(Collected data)

####################

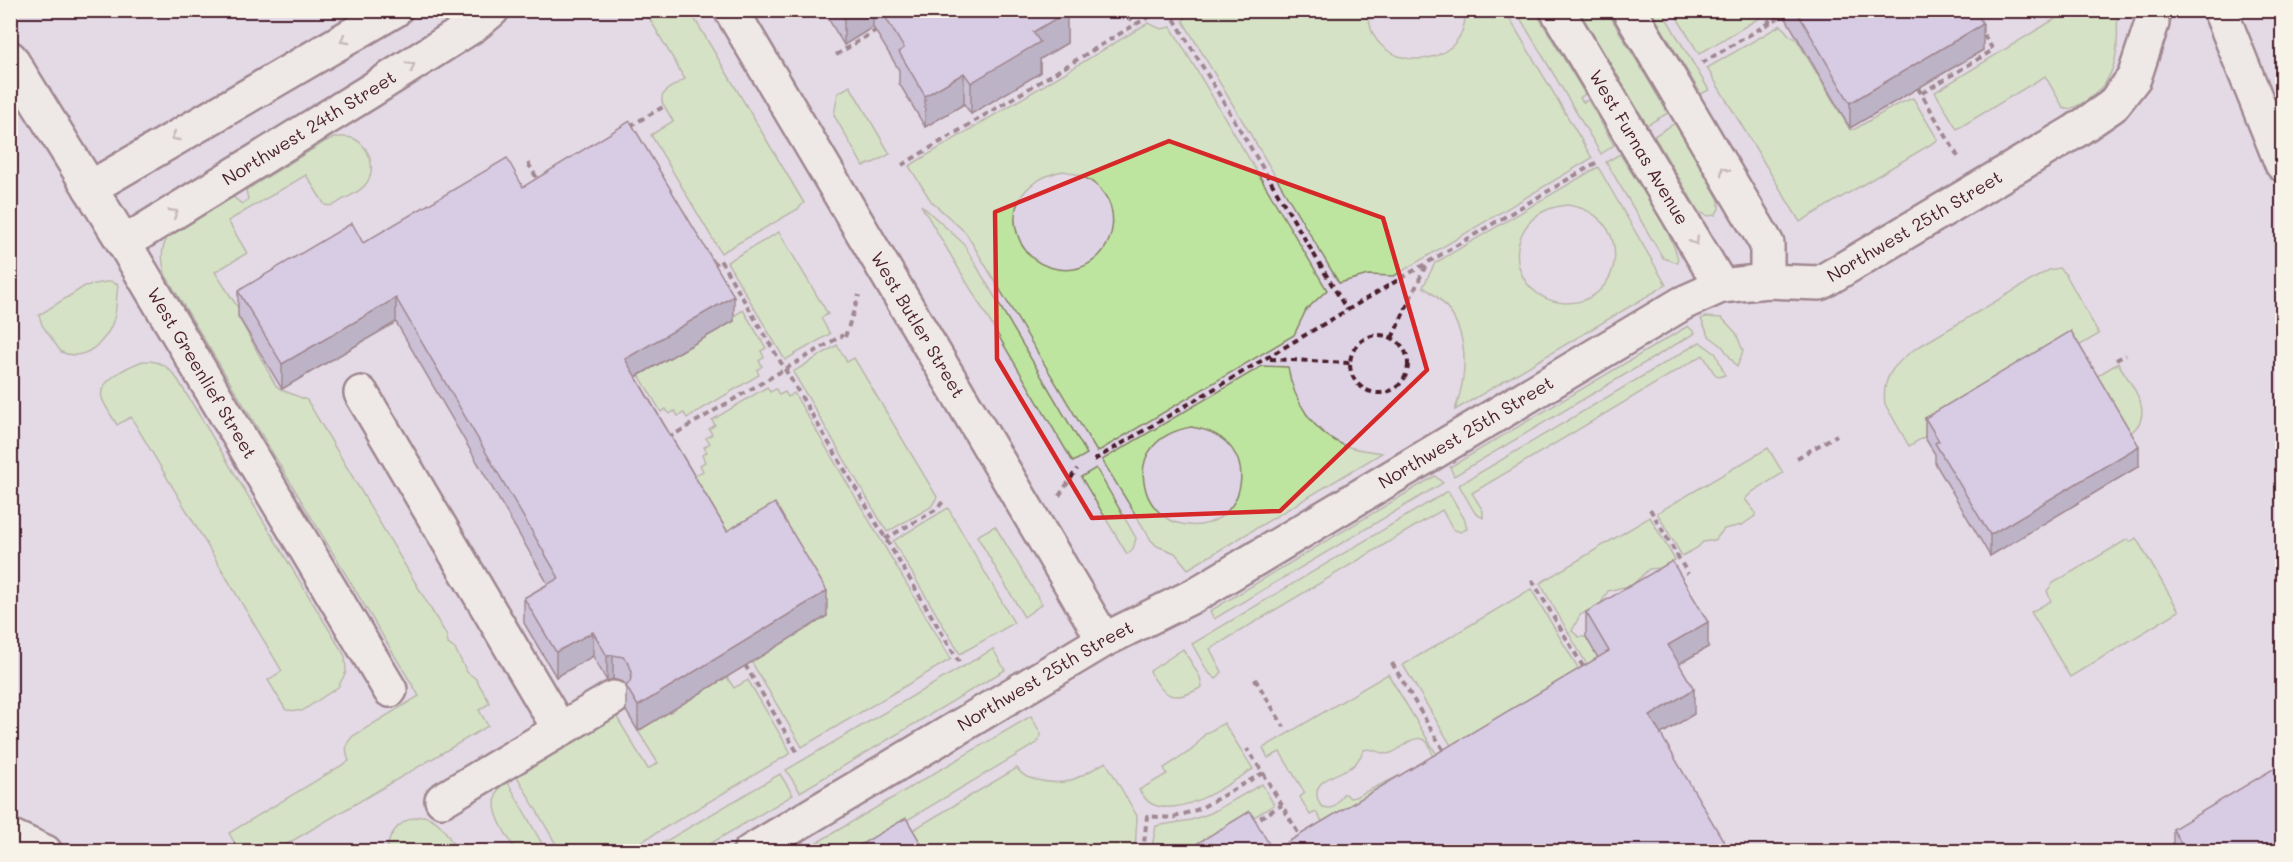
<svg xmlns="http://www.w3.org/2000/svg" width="2293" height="862" font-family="Mali,sans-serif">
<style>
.built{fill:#ded2e5}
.green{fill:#bee5a0;stroke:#848266;stroke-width:1.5;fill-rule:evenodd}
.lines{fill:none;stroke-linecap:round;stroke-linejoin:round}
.minor-casing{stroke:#4a1f2b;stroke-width:38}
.path{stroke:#4a1f2b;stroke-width:4;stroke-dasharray:6 4.5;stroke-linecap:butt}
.minor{stroke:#f7f3e8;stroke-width:33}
.wall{fill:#a99ac3;stroke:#4a1f2b;stroke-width:1.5}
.shaded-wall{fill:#8a7d9f;stroke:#4a1f2b;stroke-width:1.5}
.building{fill:#c5b3e3;stroke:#4a1f2b;stroke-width:1.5}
.oneway{stroke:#a0898a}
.marked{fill:none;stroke:#d62828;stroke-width:4.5;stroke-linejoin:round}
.labels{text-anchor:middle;stroke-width:5;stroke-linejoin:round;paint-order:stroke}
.street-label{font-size:18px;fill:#4a1f2b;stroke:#f7f3e8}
</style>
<rect width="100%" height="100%" fill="#e8e0e6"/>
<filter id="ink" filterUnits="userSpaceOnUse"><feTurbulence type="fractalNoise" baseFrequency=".0167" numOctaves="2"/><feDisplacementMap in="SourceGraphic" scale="12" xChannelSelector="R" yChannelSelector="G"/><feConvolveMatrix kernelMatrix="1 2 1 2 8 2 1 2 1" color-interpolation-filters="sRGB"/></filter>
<g filter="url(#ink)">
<rect class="built" x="11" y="11" width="2271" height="840"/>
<g class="green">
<path d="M1190 10 1369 11C1366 75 1468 75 1465 11H1505L1592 158 1394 276 1368 275 1339 283 1183 21Z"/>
<path d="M645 11H690L804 203 798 209 721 253 651 135 673 121 662 102V96L668 89 685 79Z"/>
<path d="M1516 11H1535L1585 94 1580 98 1583 102 1588 100 1614 145 1601 154Z"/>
<path d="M1579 11H1607L1668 113 1647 125Z"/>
<path d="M1651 11H1662L1709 90 1701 94Z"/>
<path d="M1673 11H1757L1761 17 1699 54Z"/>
<path d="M2068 11H2117C2118 48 2120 80 2084 102 2076 106 2071 111 2063 107L2045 76 1957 129 1935 92Z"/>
<path d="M1148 23 1161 29 1171 27 1327 290 1306 310 1294 335 1097 452 966 233 931 201 909 166ZM1063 171C1144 184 1116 287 1049 267 1034 262 1023 251 1018 236 1006 201 1030 178 1063 171Z"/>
<path d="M1781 25 1788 34 1797 40 1850 130 1855 129 1896 105 1913 98 1938 140 1800 222 1707 68Z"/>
<path d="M850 86 890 154 875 162 863 166 834 115 838 93Z"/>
<path d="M1675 123 1719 200V209L1715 215 1708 216 1699 212 1654 136Z"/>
<path d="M336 137C342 137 349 136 355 139 370 148 377 169 366 184 360 192 350 196 342 200 336 204 332 207 325 205L306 175 228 221 247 253 215 272 242 314 238 316 276 386 282 390 307 400 447 636 448 644 455 649 467 672 476 679 490 703 479 710 488 726 275 851H239L229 833 349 761C345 751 345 744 353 736L419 696 166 276C162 263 159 248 169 236 175 228 221 204 233 197L242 204 248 199 246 190 326 141Z"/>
<path d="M1620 154C1633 176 1679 242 1678 263L1663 258 1606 162Z"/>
<path d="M1598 167 1666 285 1455 410C1471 365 1469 314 1423 287L1435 263ZM1567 205C1634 213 1628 304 1564 303 1551 302 1540 297 1531 288 1507 263 1516 221 1549 209 1554 207 1561 206 1567 205Z"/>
<path d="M921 205 963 243 1087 454 1073 462Z"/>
<path d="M779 232 828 314 821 318 830 334 785 360 727 262Z"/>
<path d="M2059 268 2066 275 2099 334 1909 446 1885 404C1881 378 1895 363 1915 349L2049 270Z"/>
<path d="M111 281 115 284 117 283 118 286C116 296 117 308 114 319 107 341 85 363 61 352L42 325 39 315 85 286Z"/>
<path d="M743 310 766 348 761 351 764 357 759 361 762 366 757 370 759 375 687 418 684 413 678 416 675 411 669 414 666 409 661 412 639 375 733 321 732 317Z"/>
<path d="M1705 317 1722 318 1736 333 1743 351 1737 367 1722 346 1709 336 1701 319Z"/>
<path d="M1688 326 1695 333 1454 476 1450 467Z"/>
<path d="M1700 342 1716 354 1725 375 1719 377 1714 373 1703 355 1472 493 1483 511V518L1475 513 1459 485Z"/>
<path d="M837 345 847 362 854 358 937 497 931 507 887 532 793 372Z"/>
<path d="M143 361C160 360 168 366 178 380L345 656 346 672 338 687 302 711 286 710 284 707 268 680 282 671 131 417 117 425C112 416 105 407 102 398 97 381 129 366 143 361Z"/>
<path d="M2118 363C2131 385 2158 414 2129 434L2089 381Z"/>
<path d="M1262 366 1288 367C1293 400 1313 433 1346 446 1357 450 1370 451 1382 453L1188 569 1175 553 1157 546 1151 540 1102 460ZM1191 427C1271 438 1246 542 1177 523 1163 519 1150 505 1146 491 1135 455 1158 433 1191 427Z"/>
<path d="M767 387 770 392 776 389 779 395 785 392 788 397 794 393 951 659 802 747 751 661 727 555 686 481 703 471 700 465 705 462 702 455 707 452 704 447 710 443 706 438 712 434 709 429 715 425 712 420Z"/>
<path d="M1768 448 1783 473 1752 492 1745 499 1755 512V516L1742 525 1724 529 1715 540 1703 542 1697 548 1682 556 1657 513Z"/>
<path d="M1096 468 1136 538 1133 549 1127 554 1081 477Z"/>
<path d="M1435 476 1443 483 1214 619 1210 611Z"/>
<path d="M1448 491 1465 520 1467 529 1460 532 1453 529 1442 510 1210 649 1222 672 1216 679 1208 672 1192 644Z"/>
<path d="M948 508 1014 623 960 654 893 541Z"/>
<path d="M1650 517 1675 560 1661 568 1649 569 1632 585 1608 591 1600 605 1580 615 1572 631 1579 637H1586L1601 663 1590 670 1540 583Z"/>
<path d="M995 526 1041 602 1042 604 1024 617 977 536Z"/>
<path d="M2136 538 2179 611 2070 677 2031 612 2051 601 2047 591 2053 583 2128 539 2130 542Z"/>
<path d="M1531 589 1583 676 1455 752 1403 665Z"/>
<path d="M993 649 1005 670 800 792 786 770Z"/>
<path d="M1183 649 1200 677 1202 687C1176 702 1164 700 1150 671Z"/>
<path d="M1388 674 1440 760 1433 764C1433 748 1427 731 1408 742 1403 746 1397 751 1391 753 1380 757 1374 746 1364 750 1361 755 1357 763 1353 766 1339 775 1305 780 1321 806 1335 813 1338 801 1343 794H1346L1350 798 1355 797 1403 774 1326 827 1316 812 1310 815 1300 797 1305 793 1280 752 1268 758 1263 748Z"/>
<path d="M726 676 734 688 748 680 791 753 626 851H560L515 773 615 714 648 769 658 763 638 731Z"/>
<path d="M1031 716 1041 734 1037 743 855 851 801 852Z"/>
<path d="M1224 723 1253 769C1229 784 1181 818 1152 804 1146 801 1143 796 1139 790L1167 774 1164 768 1192 750 1205 734Z"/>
<path d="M1106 762 1137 816 1135 851H917L906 834 1017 768C1022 776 1028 778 1037 780 1069 788 1080 776 1106 762Z"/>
<path d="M780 774 793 795 698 851H649Z"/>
<path d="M506 779 546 851H516C503 828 482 804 506 779Z"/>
<path d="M1262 784 1274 805 1197 851 1151 852 1156 826 1191 820 1211 813Z"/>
<path d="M424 816C442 820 448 837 457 851H420L419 849 414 851H387C388 831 404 817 424 816Z"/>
</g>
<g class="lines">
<defs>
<g id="minor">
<path id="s1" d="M731 10 1104 640"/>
<path id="s2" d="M1557 10 1721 286"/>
<path d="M1629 10 1767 244V281"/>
<path d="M2220 10 2282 164"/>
<path id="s3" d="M10 58 124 243 390 690"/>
<path d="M90 188 395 10"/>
<path id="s4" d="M124 243 370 91 474 25 492 10"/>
<path d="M361 393 560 730"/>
<path d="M442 800 613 698"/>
<path d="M10 836 45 852"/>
<path id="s5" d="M750 852 1104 640 1195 595 1683 303 1721 286 1767 281 1820 283 2074 132 2112 106 2134 78 2152 23 2151 10"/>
</g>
</defs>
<use href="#minor" class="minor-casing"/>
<g class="path">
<path d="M1119 10 1136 24"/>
<path d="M1169 10 1347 310"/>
<path d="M1763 10 1770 23"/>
<path d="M836 55 878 29"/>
<path d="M1702 63 1783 15"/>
<path d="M1918 88 1960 160"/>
<path d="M1922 93 1993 50 1981 30"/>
<path d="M630 126 663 107"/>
<path d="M528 163 538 180"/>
<path d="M902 165 1136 24 1162 10"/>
<path d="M712 266 720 260 959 662"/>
<circle cx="1379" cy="364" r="29"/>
<path d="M845 337 859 295"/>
<path d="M1392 338 1426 265"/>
<path d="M1270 359 1350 363"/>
<path d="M2116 360 2126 355"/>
<path d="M668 438 843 335"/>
<path d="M1797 458 1837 435"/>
<path d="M1094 460 1599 161"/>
<path d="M1059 496 1077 469"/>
<path d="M1650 509 1688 574"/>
<path d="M885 539 937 509 944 500"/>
<path d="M1532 580 1585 670"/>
<path d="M1392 663 1445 753"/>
<path d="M745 665 799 755"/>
<path d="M1255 679 1284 727"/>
<path d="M1263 773 1301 838"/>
<path d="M1251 823 1282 805"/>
<path d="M1143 852 1147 816 1172 818 1199 809 1263 773 1247 749"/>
</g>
<use href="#minor" class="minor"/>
</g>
<g class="wall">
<path d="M823 10H1066L1067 43 1040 59V73L971 114 964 104 925 127 899 83V70L873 27 844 45Z"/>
<path d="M1781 10H1975L1983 50 1850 128Z"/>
<path d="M523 187 734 321 636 377 727 531 827 616 638 731 626 711V686L623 682 613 679 607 681 593 656 556 677 524 623V598L548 584 396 322 282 389 238 316V291L363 243Z"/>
<path d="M1925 418 2139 466 1990 556 1935 463V454L1925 438Z"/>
<path d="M1586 612 1708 647 1679 664 1694 714 1661 734 1273 851 1598 658 1586 637Z"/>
<path d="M2173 829 2283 852H2173Z"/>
</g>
<g class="shaded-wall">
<path d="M849 10H873V27L844 45V14Z"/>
<path d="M1067 12V43L1040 59V73L971 114V83L1033 32Z"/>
<path d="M1983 24V50L1850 128V103Z"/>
<path d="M964 73V104L925 127V96Z"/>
<path d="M734 296V321L625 383V359Z"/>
<path d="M396 298V322L282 389V364Z"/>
<path d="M2139 446V466L1990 556V535Z"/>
<path d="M827 591V616L638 731V706Z"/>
<path d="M1708 622V647L1668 670V645Z"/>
<path d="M593 632V656L556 677V652Z"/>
<path d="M613 655V679L607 681V656Z"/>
<path d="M1694 689V714L1650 741V716Z"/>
</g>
<g class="building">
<path d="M841 10H849L844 14Z"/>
<path d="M881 10H1066L1067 12 1033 32 1040 42 971 83 964 73 925 96 899 52 904 48Z"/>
<path d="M1796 10H1975L1983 24 1850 103Z"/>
<path d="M630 121 734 296 625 359 727 531 775 503 827 591 638 706 626 686 630 682 632 672 629 664 623 657 613 655 607 656 593 632 556 652 524 598 559 578 396 298 282 364 238 291 352 223 363 243 507 158 523 187Z"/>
<path d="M2071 331 2139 446 1990 535 1935 443 1939 441 1925 418Z"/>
<path d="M1672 561 1708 622 1668 645 1694 689 1650 716 1730 852H1183L1250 811 1273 851 1609 651 1586 612Z"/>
<path d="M2283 763V852H2186L2173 829Z"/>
<path d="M906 818 926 852H848Z"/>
</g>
<defs><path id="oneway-chevron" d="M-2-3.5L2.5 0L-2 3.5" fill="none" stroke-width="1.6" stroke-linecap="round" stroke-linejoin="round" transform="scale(1.5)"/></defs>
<g class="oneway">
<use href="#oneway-chevron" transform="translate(344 40) rotate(150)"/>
<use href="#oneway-chevron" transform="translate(411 66) rotate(-32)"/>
<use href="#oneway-chevron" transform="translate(175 137) rotate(150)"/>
<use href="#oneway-chevron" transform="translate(1724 171) rotate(-120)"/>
<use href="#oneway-chevron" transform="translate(174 213) rotate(-31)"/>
<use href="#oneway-chevron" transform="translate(1695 241) rotate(59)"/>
</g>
</g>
<path d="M0 0H2293V862H0ZM1169 141 1383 218 1427 370 1280 511 1092 518 997 359 995 212Z" fill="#e8e0e6" fill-opacity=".55" fill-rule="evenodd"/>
<path class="marked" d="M1169 141 1383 218 1427 370 1280 511 1092 518 997 359 995 212Z"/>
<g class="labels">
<g class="street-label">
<text dy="6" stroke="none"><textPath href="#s4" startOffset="218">Northwest 24th Street</textPath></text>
<text dy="6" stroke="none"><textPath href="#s2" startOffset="160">West Furnas Avenue</textPath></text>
<text dy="6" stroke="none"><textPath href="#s5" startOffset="1334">Northwest 25th Street</textPath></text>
<text dy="6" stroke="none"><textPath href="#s1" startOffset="366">West Butler Street</textPath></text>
<text dy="6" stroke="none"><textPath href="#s3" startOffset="369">West Greenlief Street</textPath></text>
<text dy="6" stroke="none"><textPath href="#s5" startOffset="830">Northwest 25th Street</textPath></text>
<text dy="6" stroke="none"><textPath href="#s5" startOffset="344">Northwest 25th Street</textPath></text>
</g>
</g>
<rect width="2293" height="862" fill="none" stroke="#f7f3e8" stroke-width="36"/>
<rect x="18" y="18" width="2257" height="826" fill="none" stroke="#4a1f2b" stroke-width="2" filter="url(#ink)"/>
</svg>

####################

Brief —
Only a number is wanted here: the count of lines in the data that include the word "labels".

Written reply —
2